Job:
Copy out the lines of the material below from the one containing "catalogue / barcode: US 299885" to the one containing "state / province: Utah", both included, without changing anything.

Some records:
···
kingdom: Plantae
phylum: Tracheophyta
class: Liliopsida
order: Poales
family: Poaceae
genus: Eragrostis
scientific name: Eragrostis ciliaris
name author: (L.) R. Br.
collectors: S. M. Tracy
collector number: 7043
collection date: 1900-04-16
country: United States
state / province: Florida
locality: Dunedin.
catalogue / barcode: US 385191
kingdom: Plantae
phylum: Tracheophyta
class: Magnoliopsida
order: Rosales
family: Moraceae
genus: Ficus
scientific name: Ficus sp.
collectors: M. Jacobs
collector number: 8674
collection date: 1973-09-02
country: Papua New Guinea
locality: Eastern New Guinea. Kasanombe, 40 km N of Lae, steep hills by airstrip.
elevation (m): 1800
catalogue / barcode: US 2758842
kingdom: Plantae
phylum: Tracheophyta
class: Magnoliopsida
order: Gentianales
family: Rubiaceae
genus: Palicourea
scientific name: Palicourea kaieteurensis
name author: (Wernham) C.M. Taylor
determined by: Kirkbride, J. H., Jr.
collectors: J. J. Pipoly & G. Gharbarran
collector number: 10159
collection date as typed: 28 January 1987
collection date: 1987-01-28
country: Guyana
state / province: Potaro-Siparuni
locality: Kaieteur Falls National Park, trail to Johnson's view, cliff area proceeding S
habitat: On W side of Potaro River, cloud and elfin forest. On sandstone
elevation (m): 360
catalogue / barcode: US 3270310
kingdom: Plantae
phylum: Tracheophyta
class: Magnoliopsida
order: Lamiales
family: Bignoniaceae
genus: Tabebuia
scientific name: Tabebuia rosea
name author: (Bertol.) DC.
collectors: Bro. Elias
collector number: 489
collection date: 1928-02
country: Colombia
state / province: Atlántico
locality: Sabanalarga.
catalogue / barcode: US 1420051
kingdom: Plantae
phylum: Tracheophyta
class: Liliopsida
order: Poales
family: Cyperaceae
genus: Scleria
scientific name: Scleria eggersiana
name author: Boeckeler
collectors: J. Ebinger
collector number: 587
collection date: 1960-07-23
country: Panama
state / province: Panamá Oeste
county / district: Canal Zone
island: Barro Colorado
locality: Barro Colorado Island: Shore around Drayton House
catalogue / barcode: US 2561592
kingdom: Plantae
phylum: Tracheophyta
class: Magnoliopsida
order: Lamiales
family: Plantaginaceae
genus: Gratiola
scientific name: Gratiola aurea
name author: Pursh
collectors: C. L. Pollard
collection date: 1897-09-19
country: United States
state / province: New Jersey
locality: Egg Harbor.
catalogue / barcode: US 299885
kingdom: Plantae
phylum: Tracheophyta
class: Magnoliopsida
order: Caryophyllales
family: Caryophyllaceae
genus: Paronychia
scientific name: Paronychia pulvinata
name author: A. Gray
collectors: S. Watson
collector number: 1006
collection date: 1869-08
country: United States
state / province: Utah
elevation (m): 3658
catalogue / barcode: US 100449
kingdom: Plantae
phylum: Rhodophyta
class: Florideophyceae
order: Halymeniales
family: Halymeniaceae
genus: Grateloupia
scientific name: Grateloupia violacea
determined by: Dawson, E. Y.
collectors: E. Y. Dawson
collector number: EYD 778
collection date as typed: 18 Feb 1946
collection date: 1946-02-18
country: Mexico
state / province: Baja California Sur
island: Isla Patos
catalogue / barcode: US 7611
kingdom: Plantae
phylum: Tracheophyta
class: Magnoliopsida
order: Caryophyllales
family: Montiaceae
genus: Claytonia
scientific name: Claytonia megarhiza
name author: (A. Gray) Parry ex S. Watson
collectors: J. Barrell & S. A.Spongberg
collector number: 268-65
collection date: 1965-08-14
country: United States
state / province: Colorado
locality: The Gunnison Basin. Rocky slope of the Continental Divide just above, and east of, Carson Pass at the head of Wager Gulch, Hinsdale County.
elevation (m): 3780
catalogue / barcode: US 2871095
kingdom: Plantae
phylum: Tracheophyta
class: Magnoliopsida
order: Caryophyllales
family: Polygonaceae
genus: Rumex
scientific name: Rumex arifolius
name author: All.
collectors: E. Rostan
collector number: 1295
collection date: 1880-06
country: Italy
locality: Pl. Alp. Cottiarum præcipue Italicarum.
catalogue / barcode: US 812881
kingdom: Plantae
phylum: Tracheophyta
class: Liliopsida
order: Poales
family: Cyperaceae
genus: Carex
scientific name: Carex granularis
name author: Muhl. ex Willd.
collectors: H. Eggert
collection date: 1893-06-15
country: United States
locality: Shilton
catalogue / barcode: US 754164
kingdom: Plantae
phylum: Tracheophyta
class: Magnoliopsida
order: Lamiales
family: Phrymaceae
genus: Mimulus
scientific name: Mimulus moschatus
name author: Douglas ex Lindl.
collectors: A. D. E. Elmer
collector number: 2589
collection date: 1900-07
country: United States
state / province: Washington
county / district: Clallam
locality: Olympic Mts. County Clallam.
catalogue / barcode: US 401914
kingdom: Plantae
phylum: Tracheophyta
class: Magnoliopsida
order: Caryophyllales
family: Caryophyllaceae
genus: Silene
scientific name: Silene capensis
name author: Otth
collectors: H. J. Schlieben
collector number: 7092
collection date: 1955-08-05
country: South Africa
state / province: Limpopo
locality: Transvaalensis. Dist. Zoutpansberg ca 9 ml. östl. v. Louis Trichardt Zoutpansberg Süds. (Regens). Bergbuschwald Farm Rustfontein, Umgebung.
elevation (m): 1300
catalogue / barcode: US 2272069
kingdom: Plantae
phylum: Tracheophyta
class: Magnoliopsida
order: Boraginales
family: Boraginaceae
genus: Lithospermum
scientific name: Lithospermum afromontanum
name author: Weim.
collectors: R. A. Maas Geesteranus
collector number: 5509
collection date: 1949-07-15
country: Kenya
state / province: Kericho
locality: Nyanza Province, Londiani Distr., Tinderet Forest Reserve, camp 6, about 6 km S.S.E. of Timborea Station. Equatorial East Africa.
···
Solution to this task:
catalogue / barcode: US 299885
kingdom: Plantae
phylum: Tracheophyta
class: Magnoliopsida
order: Caryophyllales
family: Caryophyllaceae
genus: Paronychia
scientific name: Paronychia pulvinata
name author: A. Gray
collectors: S. Watson
collector number: 1006
collection date: 1869-08
country: United States
state / province: Utah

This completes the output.